The double-strand break repair pathways in S. cerevisiae. After DNA damage, DSBs can be either resected to generate 3’ ssDNA tails and directly ligated by non-homologous end joining (NHEJ) (I) or processed by homologous recombination (HR) (II). In HR, resection of a DSB is followed by formation of a Rad51 presynaptic filament invading into the homologous strand to form a D-loop structure. The invading strand is then extended by DNA synthesis. The resulting extended D-loop could then be processed by one of three alternative mechanisms: synthesis-dependent strand annealing (SDSA) (A); double-strand break repair (DSBR) (B); or break-induced replication (BIR) (C); Proteins involved in DSB repair that undergo sumoylation are depicted. An alternative pathway–single strand annealing (SSA)–can be used for DSBs occurring between repeated DNA sequences (D) (5).

References

1. Bartosova Z, Krejci L. Nucleases in homologous recombination as targets for cancer therapy. FEBS Lett. 2014;588(15):2446-56.

2. Samadder P, Aithal R, Belan O, Krejci L. Cancer TARGETases: DSB repair as a pharmacological target. Pharmacol Ther. 2016;161:111-31.

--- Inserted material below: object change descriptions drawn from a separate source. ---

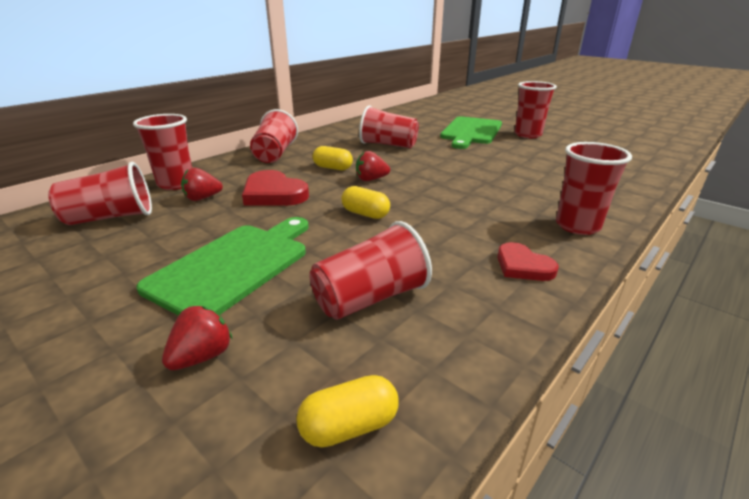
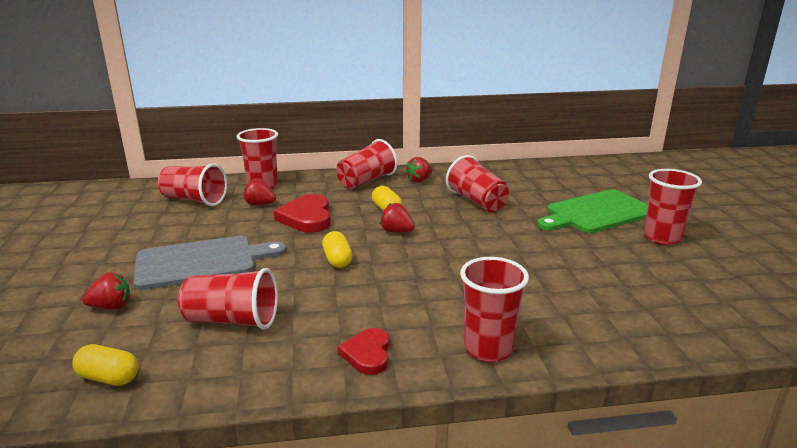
camera: 40 degrees right, 5 degrees down
green cutting board [136,217,308,316] -> grey cutting board [133,236,286,290]
none -> red strawberry [406,157,433,182]

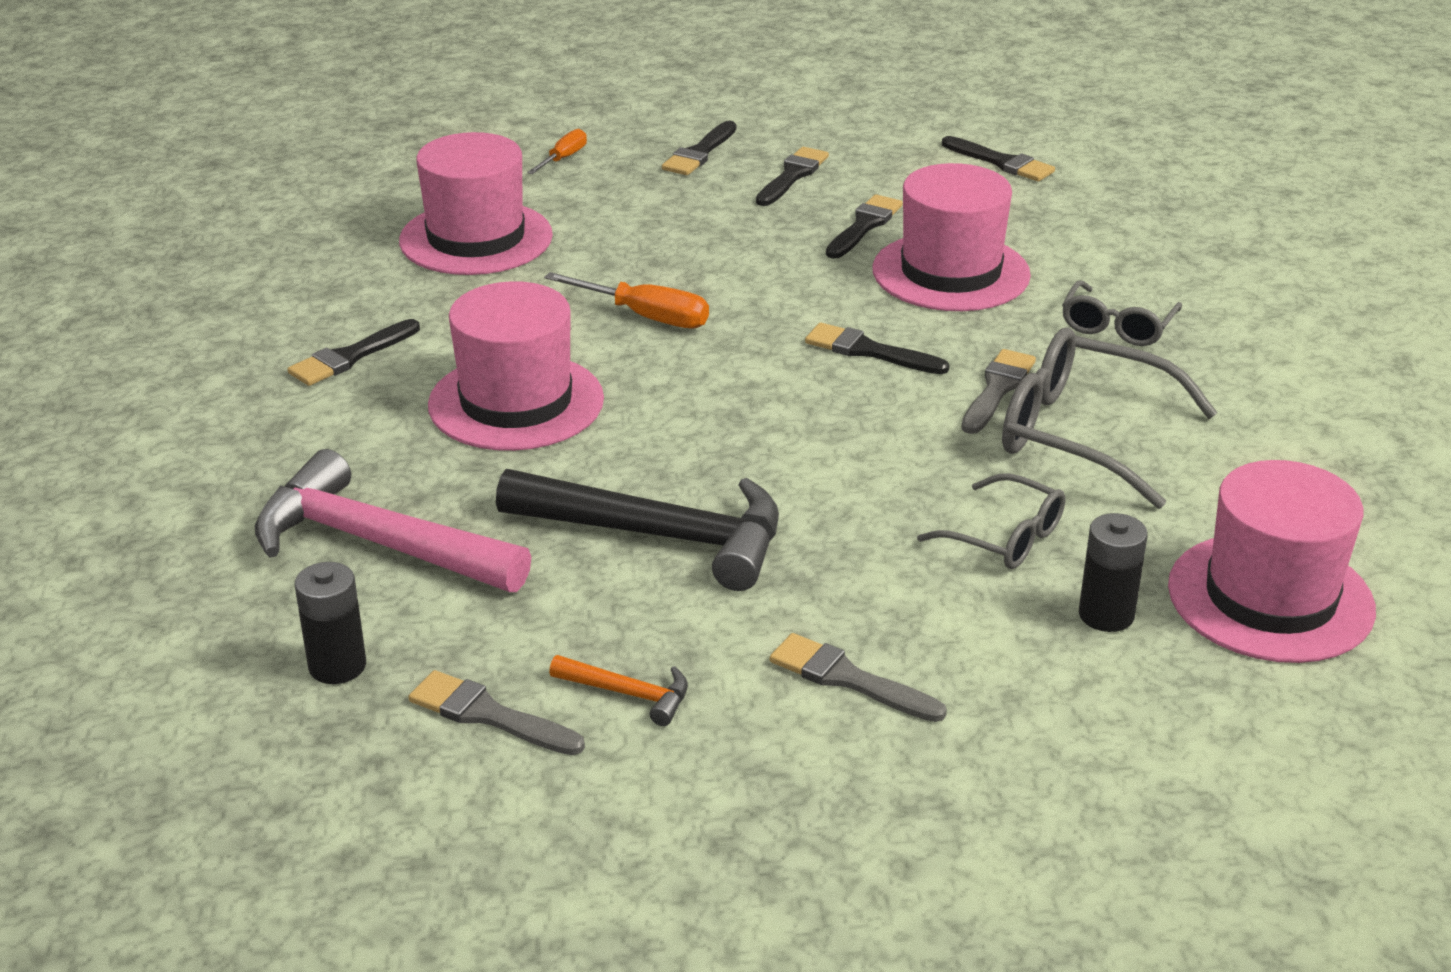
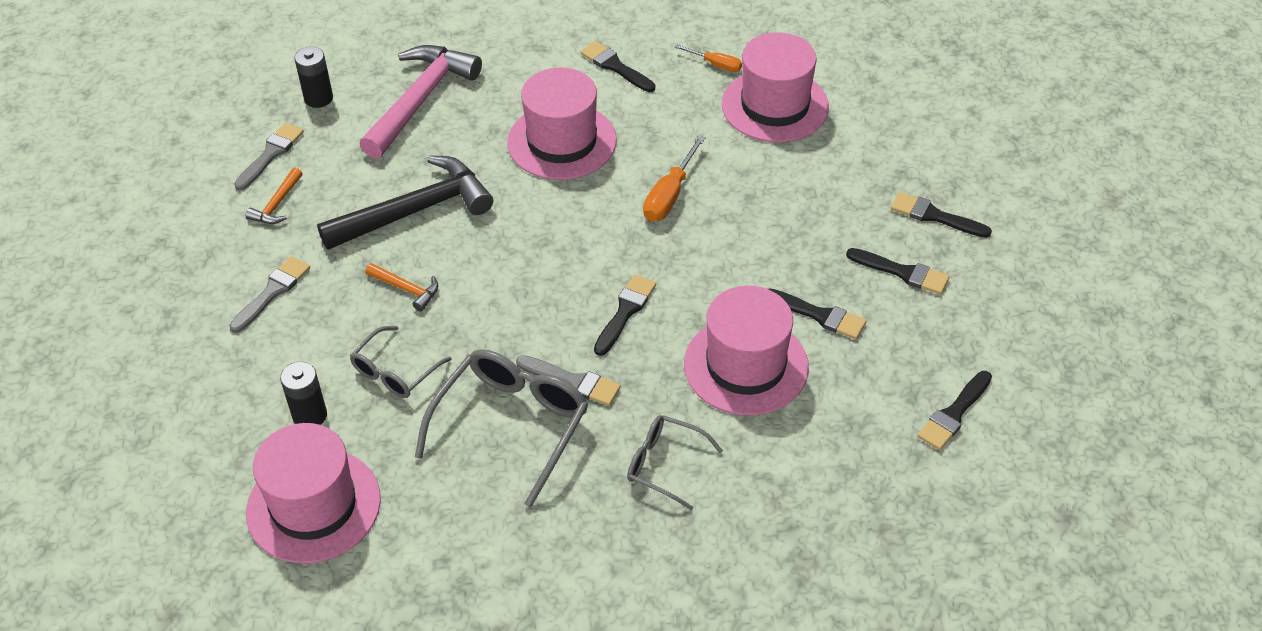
camera: 90 degrees right, 15 degrees up
black hammer [496,469,779,591] -> black hammer turned 135 degrees counterclockwise [317,156,493,250]
orange screwdriver [527,129,587,174] -> orange screwdriver moved to [674,44,742,72]
none -> orange hammer [365,263,438,311]

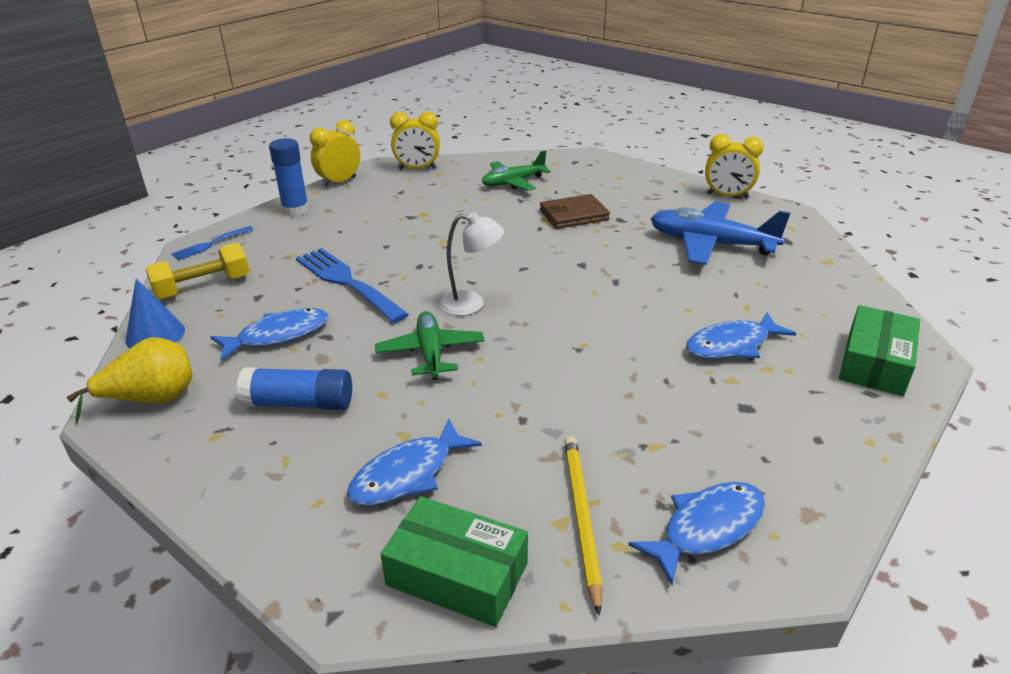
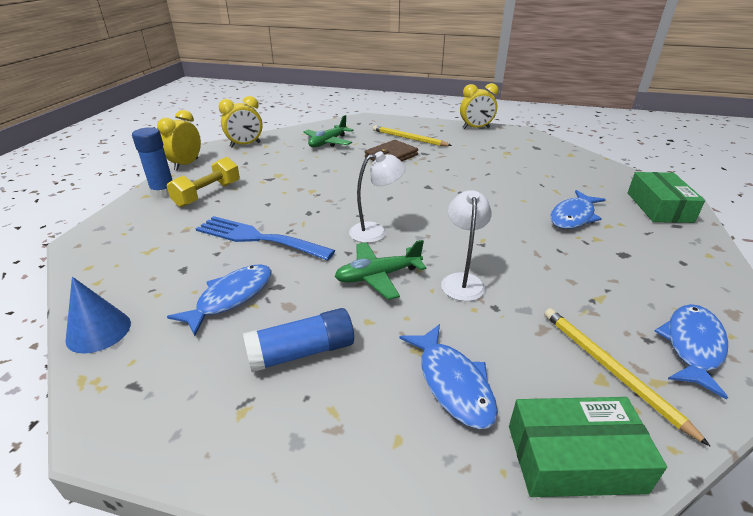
camera: 25 degrees left, 0 degrees up
yellow pear [67,337,192,423] -> none
yellow dumbbell [146,243,249,299] -> yellow dumbbell moved to [167,157,240,207]
blue fork [171,226,254,260] -> none
blue fish [347,419,482,506] -> blue fish turned 45 degrees counterclockwise [399,324,498,429]
green plane [375,311,485,380] -> green plane turned 75 degrees counterclockwise [334,240,426,300]
blue plane [651,201,790,265] -> none
none -> yellow pencil [373,125,452,146]
none -> white lamp [441,190,492,301]

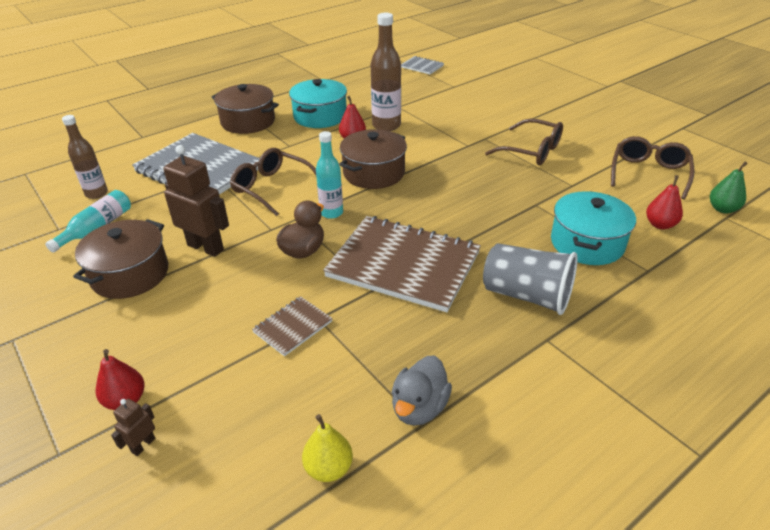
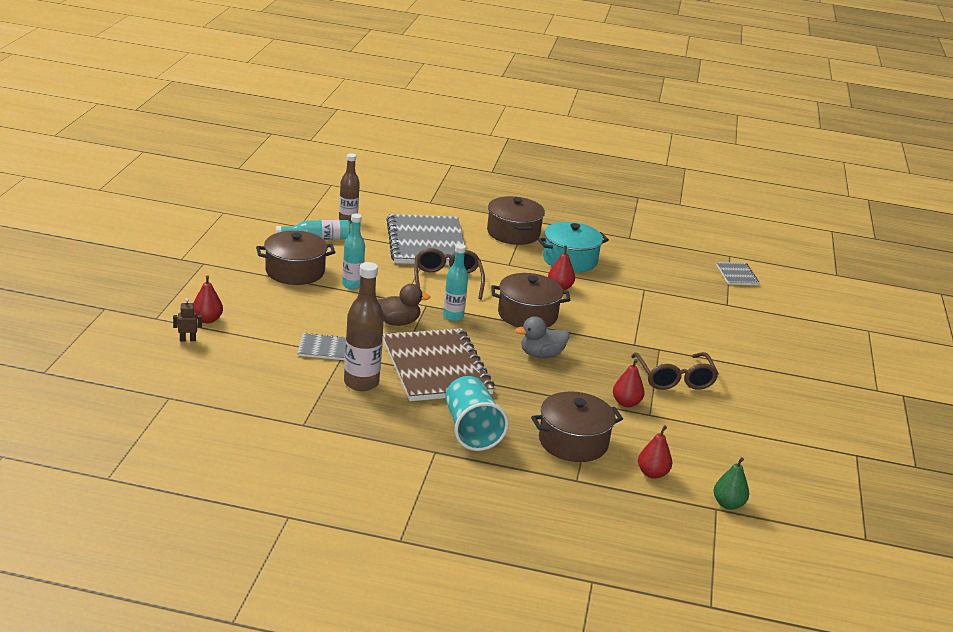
camera: 45 degrees right, 10 degrees down
brown robot [163,145,229,257] -> turquoise bottle [342,214,365,289]
brown notebook [252,296,333,356] -> grey notebook [297,333,346,360]
yellow pear [302,414,353,482] -> none
brown bottle [371,13,401,131] -> brown bottle moved to [344,262,384,391]
grey duck [392,355,452,426] -> grey duck moved to [515,316,569,358]
grey cup [483,243,578,315] -> turquoise cup [445,376,509,451]
turquoise pot [551,191,636,265] -> brown pot [531,391,623,462]
brown glasses [611,136,694,199] -> none
none -> red pear [613,359,645,407]

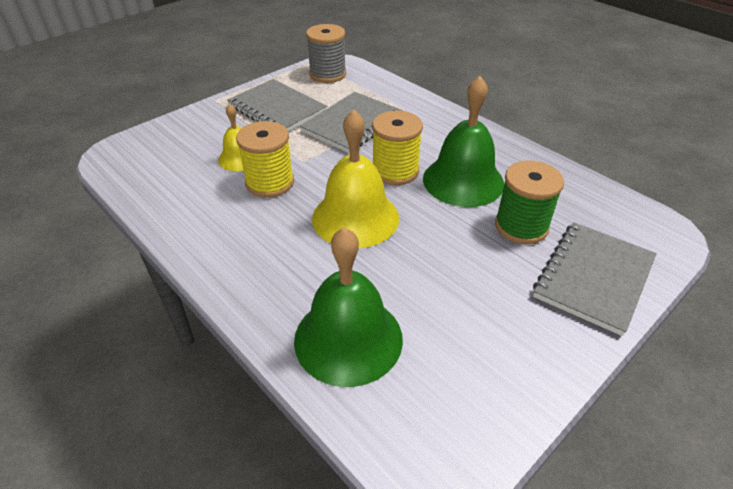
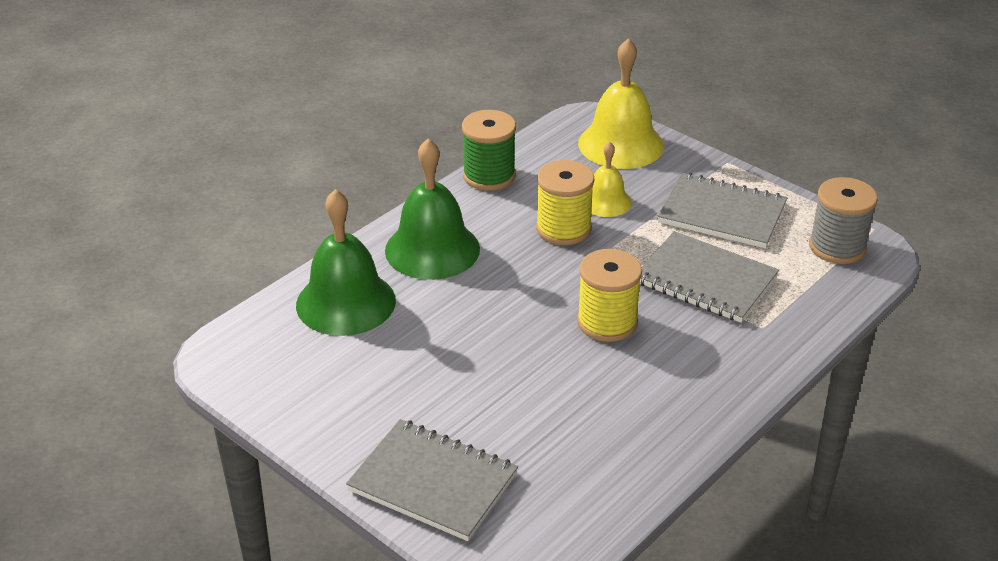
camera: 85 degrees right, 5 degrees down
grey notebook [227,79,327,132] -> grey notebook turned 75 degrees clockwise [658,173,787,248]
yellow bell [312,109,399,248] -> yellow bell moved to [578,38,664,169]
green bell [423,76,504,207] -> green bell moved to [385,138,480,280]
green spool [495,161,564,244] -> green spool moved to [462,110,516,191]

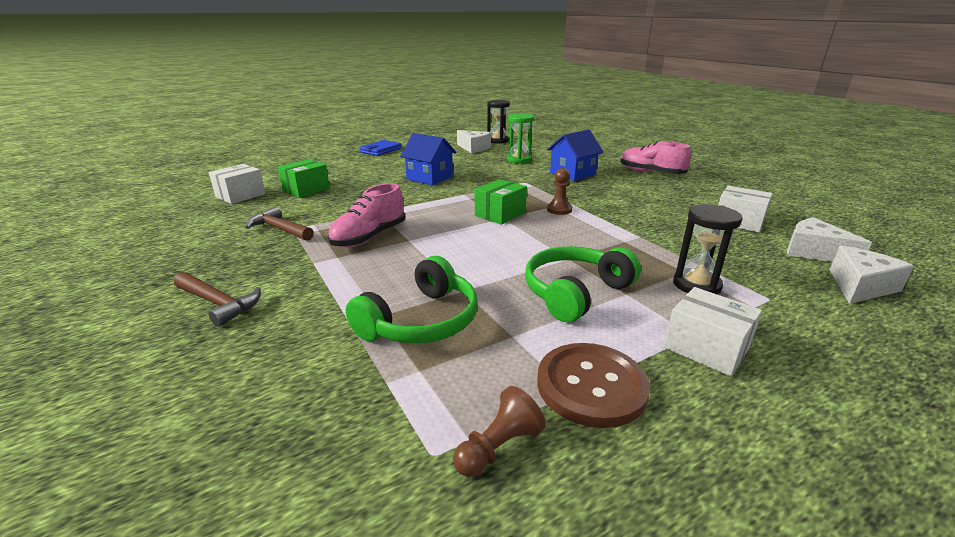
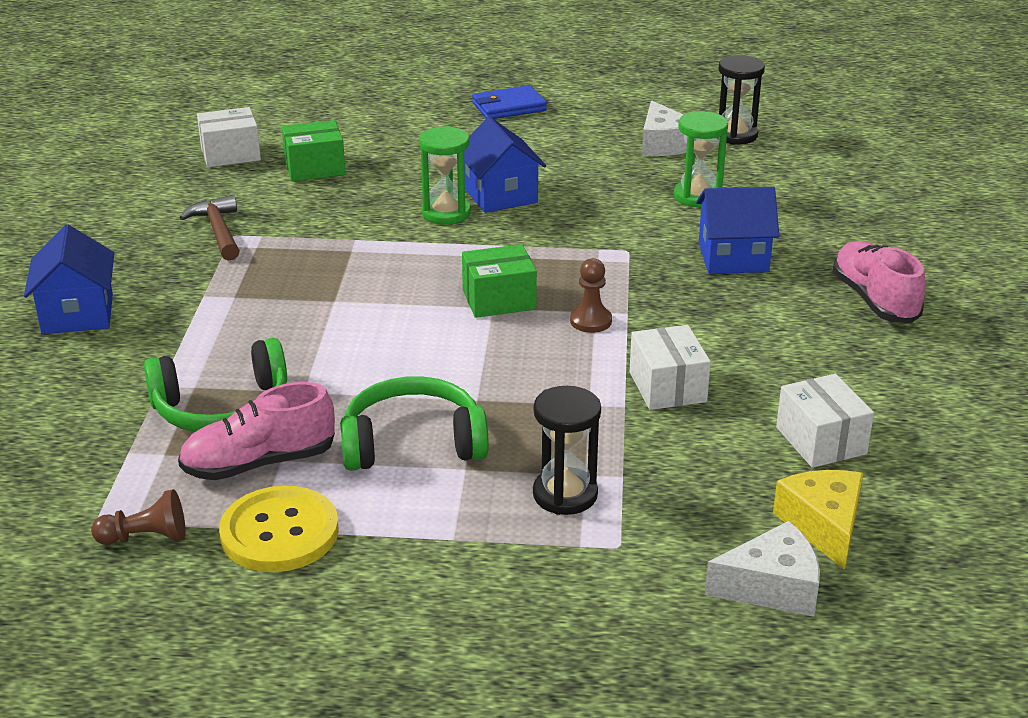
camera: 35 degrees right, 5 degrees up
brown hammer [174,272,261,327] -> blue house [24,225,114,334]
pink shoe [328,183,405,247] -> pink shoe moved to [178,382,335,480]
brown button [537,343,650,428] -> yellow button [219,486,339,572]
white box [664,287,762,376] -> white box moved to [630,325,711,410]
white cheese [787,217,872,262] -> yellow cheese [773,470,863,570]
none -> green hourglass [419,126,471,225]

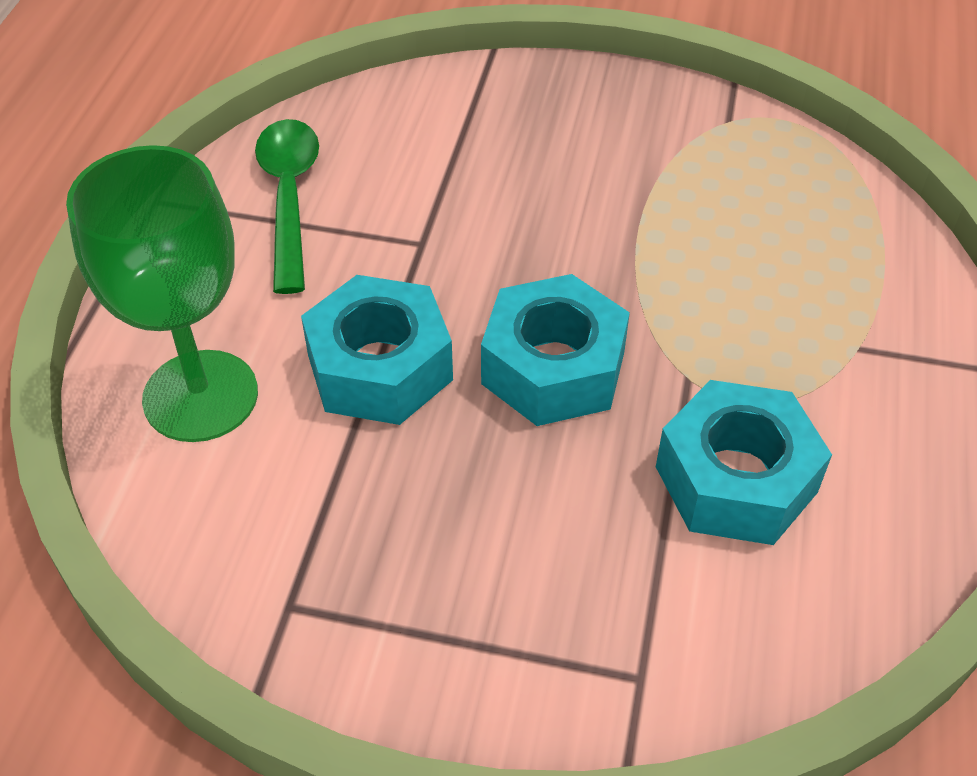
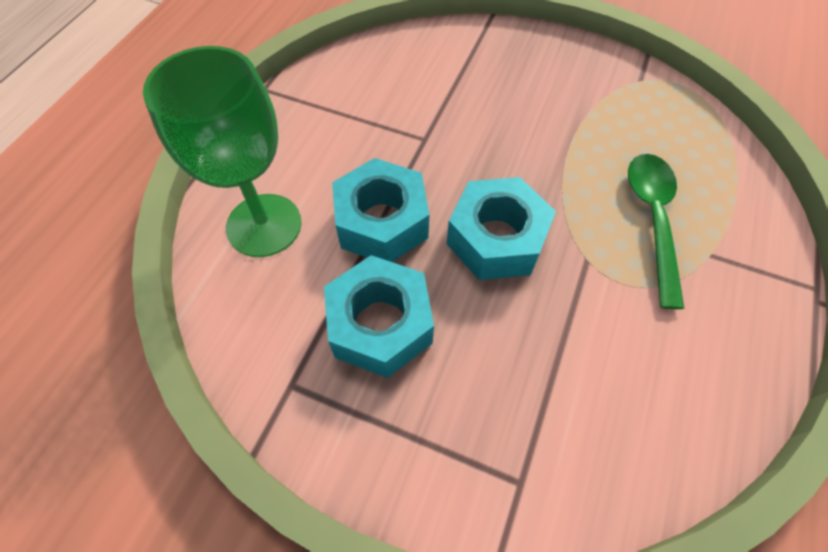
camera: 10 degrees right, 10 degrees up
green spoon [255,119,319,294] -> green spoon moved to [628,154,685,309]
turquoise nut [656,380,832,545] -> turquoise nut moved to [324,255,434,378]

3. Krejci L, Altmannova V, Spirek M, Zhao X. Homologous recombination and its regulation. Nucleic Acids Res. 2012;40(13):5795–818.

4. Taylor MRG, Spirek M, Chaurasiya KR, Ward JD, Carzaniga R, Yu X, Egelman EH, Collinson LM, Rueda D, Krejci L, Boulton SJ. Rad51 Paralogs Remodel Pre-synaptic Rad51 Filaments to Stimulate Homologous Recombination. Cell. 2015;162(2):271–86.

5. Altmannova V, Kolesar P, Krejci L. SUMO Wrestles with Recombination. Biomolecules. 2012;2(3):350-75.